** DATA FOR PROCESSING follows **

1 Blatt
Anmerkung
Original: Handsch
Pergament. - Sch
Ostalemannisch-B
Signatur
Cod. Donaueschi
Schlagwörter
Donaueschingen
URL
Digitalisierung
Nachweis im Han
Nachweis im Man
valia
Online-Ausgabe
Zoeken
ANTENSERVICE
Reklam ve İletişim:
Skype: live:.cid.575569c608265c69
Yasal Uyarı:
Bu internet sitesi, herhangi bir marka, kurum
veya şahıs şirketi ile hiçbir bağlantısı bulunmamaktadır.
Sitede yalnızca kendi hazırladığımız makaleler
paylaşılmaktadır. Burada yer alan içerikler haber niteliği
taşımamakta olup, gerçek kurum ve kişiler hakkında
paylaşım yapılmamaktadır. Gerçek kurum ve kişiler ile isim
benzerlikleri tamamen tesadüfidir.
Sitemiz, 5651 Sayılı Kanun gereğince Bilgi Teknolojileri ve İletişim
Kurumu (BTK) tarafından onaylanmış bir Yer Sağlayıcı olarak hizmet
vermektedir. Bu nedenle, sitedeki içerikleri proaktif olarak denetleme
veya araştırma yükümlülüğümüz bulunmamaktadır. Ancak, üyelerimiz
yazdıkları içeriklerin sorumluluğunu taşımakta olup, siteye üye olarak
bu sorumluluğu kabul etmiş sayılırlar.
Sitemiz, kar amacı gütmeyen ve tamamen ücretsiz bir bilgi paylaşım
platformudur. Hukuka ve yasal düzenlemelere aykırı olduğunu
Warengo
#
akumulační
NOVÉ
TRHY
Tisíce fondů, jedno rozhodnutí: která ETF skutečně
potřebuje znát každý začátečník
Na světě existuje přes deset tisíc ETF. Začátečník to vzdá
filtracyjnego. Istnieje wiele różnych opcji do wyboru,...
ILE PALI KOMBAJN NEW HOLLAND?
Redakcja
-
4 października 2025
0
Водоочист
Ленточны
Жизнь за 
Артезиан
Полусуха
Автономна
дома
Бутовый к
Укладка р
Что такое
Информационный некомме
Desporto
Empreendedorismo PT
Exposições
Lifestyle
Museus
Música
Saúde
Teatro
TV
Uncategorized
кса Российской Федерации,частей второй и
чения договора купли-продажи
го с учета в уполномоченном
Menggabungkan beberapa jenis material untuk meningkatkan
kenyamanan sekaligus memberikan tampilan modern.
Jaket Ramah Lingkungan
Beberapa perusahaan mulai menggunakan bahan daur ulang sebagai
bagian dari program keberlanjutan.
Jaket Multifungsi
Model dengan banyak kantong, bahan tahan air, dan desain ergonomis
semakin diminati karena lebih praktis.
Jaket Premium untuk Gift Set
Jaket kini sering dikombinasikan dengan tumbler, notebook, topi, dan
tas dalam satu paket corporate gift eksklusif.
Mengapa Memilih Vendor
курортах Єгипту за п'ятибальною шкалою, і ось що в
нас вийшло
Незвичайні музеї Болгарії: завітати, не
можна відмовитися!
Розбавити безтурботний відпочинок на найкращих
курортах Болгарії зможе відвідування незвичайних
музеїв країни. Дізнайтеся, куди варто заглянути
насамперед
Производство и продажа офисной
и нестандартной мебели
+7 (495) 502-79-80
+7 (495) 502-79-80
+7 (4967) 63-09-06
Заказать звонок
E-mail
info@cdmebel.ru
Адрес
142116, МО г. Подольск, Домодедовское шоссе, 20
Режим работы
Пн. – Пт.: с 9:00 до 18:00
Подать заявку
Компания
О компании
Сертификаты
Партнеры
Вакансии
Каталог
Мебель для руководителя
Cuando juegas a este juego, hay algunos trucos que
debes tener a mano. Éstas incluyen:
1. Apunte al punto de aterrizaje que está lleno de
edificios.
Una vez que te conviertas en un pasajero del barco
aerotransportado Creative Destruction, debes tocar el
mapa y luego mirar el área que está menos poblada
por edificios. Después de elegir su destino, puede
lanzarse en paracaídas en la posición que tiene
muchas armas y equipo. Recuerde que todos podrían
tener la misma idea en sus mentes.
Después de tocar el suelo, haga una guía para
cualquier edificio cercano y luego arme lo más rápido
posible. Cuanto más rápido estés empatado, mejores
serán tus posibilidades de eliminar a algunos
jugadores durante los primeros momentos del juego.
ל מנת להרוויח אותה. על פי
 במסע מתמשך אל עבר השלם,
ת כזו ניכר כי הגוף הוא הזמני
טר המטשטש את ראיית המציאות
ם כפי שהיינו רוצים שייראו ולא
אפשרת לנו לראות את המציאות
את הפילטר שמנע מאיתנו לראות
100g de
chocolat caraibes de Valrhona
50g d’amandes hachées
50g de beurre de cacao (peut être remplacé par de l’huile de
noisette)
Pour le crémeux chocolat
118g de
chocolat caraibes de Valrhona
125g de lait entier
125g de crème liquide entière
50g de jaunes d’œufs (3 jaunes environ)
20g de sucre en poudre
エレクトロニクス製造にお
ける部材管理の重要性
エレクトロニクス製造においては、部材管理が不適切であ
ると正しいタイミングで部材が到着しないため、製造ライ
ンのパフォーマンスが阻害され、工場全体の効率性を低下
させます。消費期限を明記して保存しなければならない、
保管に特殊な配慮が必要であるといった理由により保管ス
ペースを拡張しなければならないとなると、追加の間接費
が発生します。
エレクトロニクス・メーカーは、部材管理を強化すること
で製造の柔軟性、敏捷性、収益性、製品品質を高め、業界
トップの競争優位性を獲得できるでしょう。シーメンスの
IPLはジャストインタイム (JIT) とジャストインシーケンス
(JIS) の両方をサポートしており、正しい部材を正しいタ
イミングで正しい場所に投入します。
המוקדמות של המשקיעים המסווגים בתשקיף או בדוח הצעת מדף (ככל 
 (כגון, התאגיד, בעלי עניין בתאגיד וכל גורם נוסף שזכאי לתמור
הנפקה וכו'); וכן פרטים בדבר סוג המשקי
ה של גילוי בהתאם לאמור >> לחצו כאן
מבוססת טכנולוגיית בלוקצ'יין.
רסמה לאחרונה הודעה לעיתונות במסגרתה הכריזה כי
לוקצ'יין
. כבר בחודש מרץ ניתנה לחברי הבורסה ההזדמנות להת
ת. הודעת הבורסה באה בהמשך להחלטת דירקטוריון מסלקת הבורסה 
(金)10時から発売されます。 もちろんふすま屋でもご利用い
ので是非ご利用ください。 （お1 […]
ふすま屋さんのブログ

** End of DATA FOR PROCESSING **

Working from the data above, extract solely the lines from the one containing "bu sorumluluğu kabul etmiş sayılırlar." through the one containing "Na světě existuje", exactly as they appear, both included.

bu sorumluluğu kabul etmiş sayılırlar.
Sitemiz, kar amacı gütmeyen ve tamamen ücretsiz bir bilgi paylaşım
platformudur. Hukuka ve yasal düzenlemelere aykırı olduğunu
Warengo
#
akumulační
NOVÉ
TRHY
Tisíce fondů, jedno rozhodnutí: která ETF skutečně
potřebuje znát každý začátečník
Na světě existuje přes deset tisíc ETF. Začátečník to vzdá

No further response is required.